Alycia Bannon and Janna Tait







This will, no doubt, not be the first time you’ve read that today’s kids are, well, over-managed. But you’ll be delighted to read that two young Headwaters women are doing something about it, launching a trio of wild, rural camps with one rule: be a kid, and play like one.


You share the same philosophy: let kids play again.

Janna: I’m a PE teacher. I’d give my kids a soccer ball and they’d be like, “But there’s no nets.” I’d have to explain to them that they can use jackets and shoes. They’re so used to structure, rules, the hands-on approach.… they’ve lost their ability to just play and create.

Alycia: So I pitched her the idea of a summer camp that would bring back the simplicity of teaching kids how to play again.

Janna: It really attracted me. It was how I grew up, how my parents grew up. It was hard to watch kids losing their creativity.

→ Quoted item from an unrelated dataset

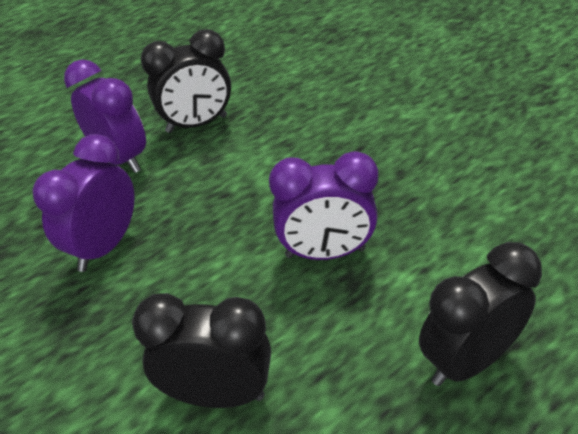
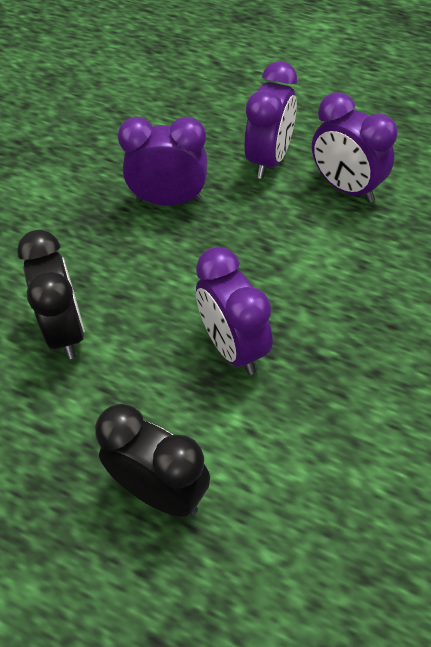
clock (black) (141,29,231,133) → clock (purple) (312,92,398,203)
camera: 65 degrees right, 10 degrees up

Alycia: For the first few weeks, we’d say to them, “Okay, free time in the forest!” They’d just stand there. It takes a day or two, but by Saturday they’re really getting the hang of it. Caves, forts…


And now, the parents, too?

Alycia: So many would come up and say, “Man, the stuff my kid did today, I wish I could do that!” That’s how the ladies group started. We’ll go for a snowshoe, tobogganing, or build forts in the forest. And build community. Just because you’re over 18 doesn’t mean you have to stop playing.


The other participant is the nature out here.

Janna: I’m from the Yukon. Untouched wild. I hear Ontario, I think southern city, tons of people, no wild place to play. But coming to this area was a revelation. There are so many untouched places where you can get an authentic, wild outdoor experience.

Alycia: It’s close enough to put peoples’ minds at ease, but it’s wild enough to let your imagination go.